The chat-builder runs preflightWayflowAgent before enqueueing a BullMQ run job. If the agent’s card endpoint 404s, the preflight automatically attempts a reload and re-probes once before surfacing the error. This closes the small window between publish → materialize → reload during which the agent might briefly not be reachable.

When the auto-recovery itself fails, the error message names the three most-likely causes:

  • The wayflow container is running a pre-Phase-287 image without the /.internal/reload-agents endpoint — rebuild + restart it.
  • The agent’s tarball is missing cinatra/oas.json (use publishAgentPackageFromGitDir).
  • The agent’s oas.json failed to parse on the runtime — check docker logs cinatra-wayflow-1.
Terminal window
curl -s http://localhost:3010/.health | jq '.last_reload_at'
# null (until first reload) OR an ISO timestamp

A 404 on /.health means the runtime is too old or off-by-port; a last_reload_at key (even if null) means Phase 287 is live.

Terminal window
curl -X POST -H "X-Cinatra-Bridge-Token: $CINATRA_BRIDGE_TOKEN" \
http://localhost:3010/.internal/reload-agents | jq
Terminal window
docker compose --profile wayflow build wayflow
docker compose --profile wayflow up -d --force-recreate wayflow

Then re-trigger a reload (or republish any agent — the publish handler reloads automatically).

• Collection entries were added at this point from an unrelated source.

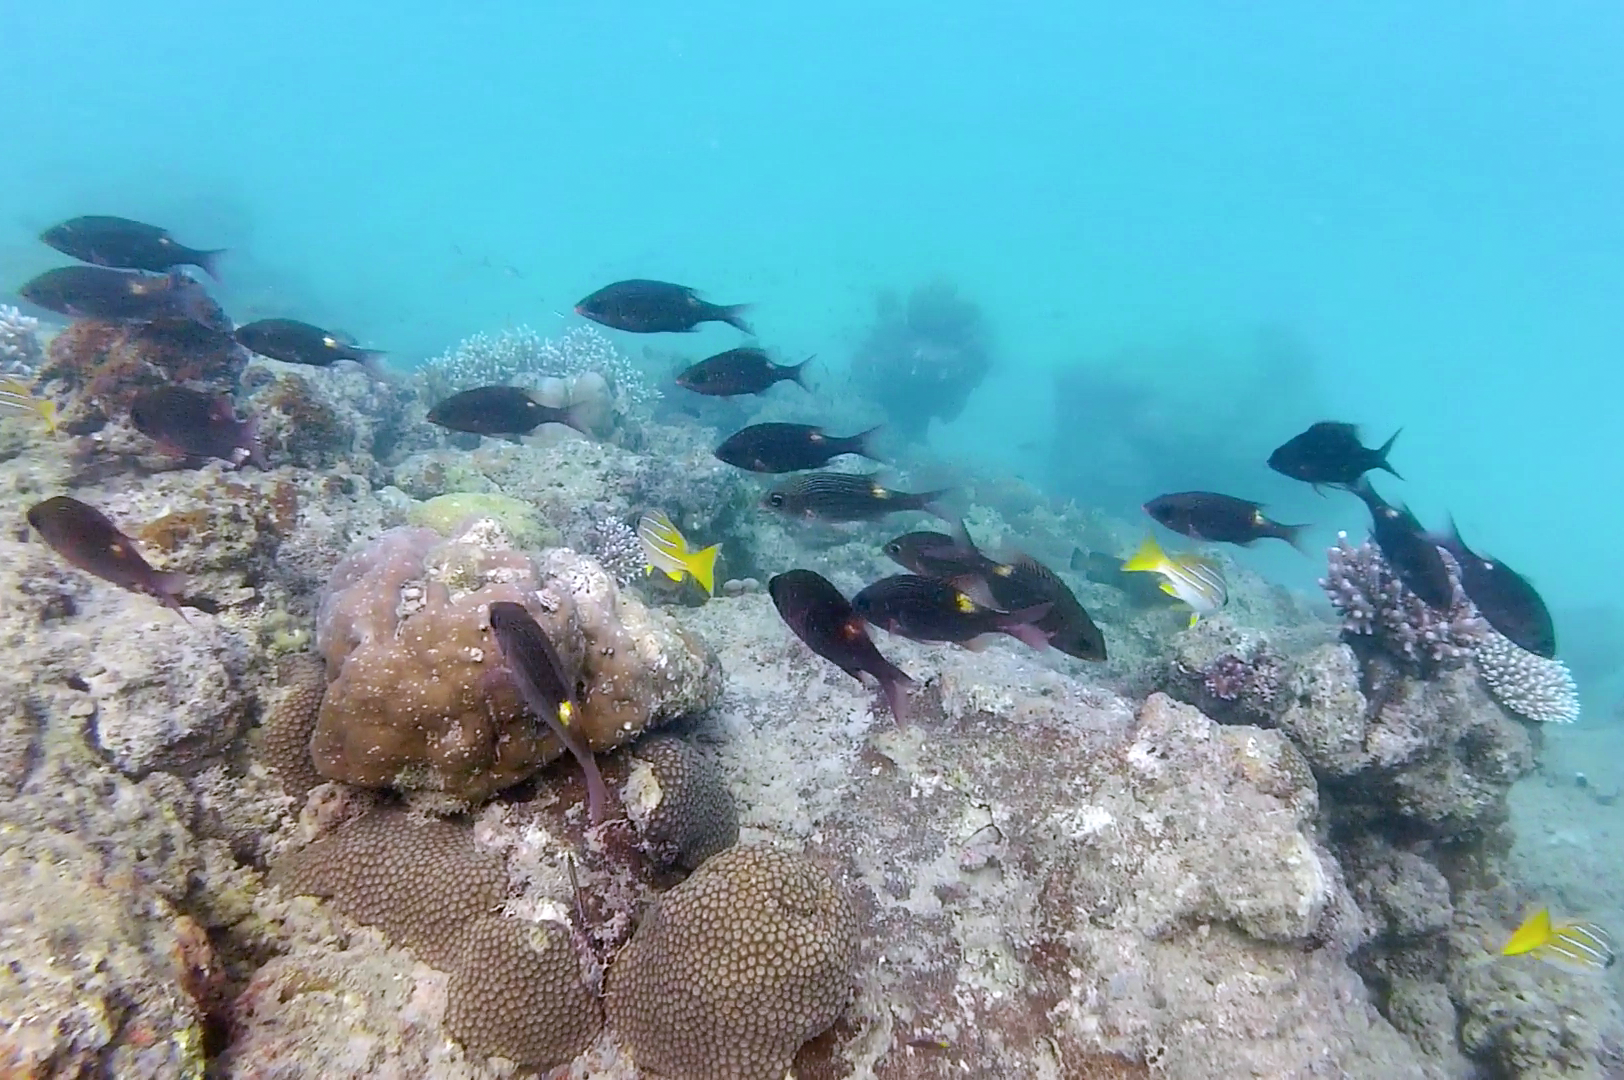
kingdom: Animalia
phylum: Chordata
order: Perciformes
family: Lethrinidae
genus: Gnathodentex
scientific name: Gnathodentex aureolineatus
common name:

  • No filesystem watcher. Reload is explicit. Operators may add a watcher in a follow-up phase if eventually-consistent semantics are acceptable.
  • No per-extension container isolation. Untrusted third-party agents run in the same multi-tenant runtime as first-party agents.
  • Single canonical path per package name. agents/<vendor>/<slug>/ is one location; multi-version coexistence at the same @vendor/slug is not supported. Last-install-wins on disk.
  • Reload does not yet propagate to agent_registry_publish (the synthesized-payload republish path). That handler writes only to the registry; the on-disk cinatra/oas.json is untouched, so reload would no-op. Tracked as Phase 287.3a — a future phase will embed cinatra/oas.json in the synthesized tarball so the install/republish path matches publish-from-git-dir.
  • publishAgentPackage non-from-git-dir tarballs don’t include cinatra/oas.json. Materialize returns materialized: false and the runtime can’t mount the agent. Use publishAgentPackageFromGitDir.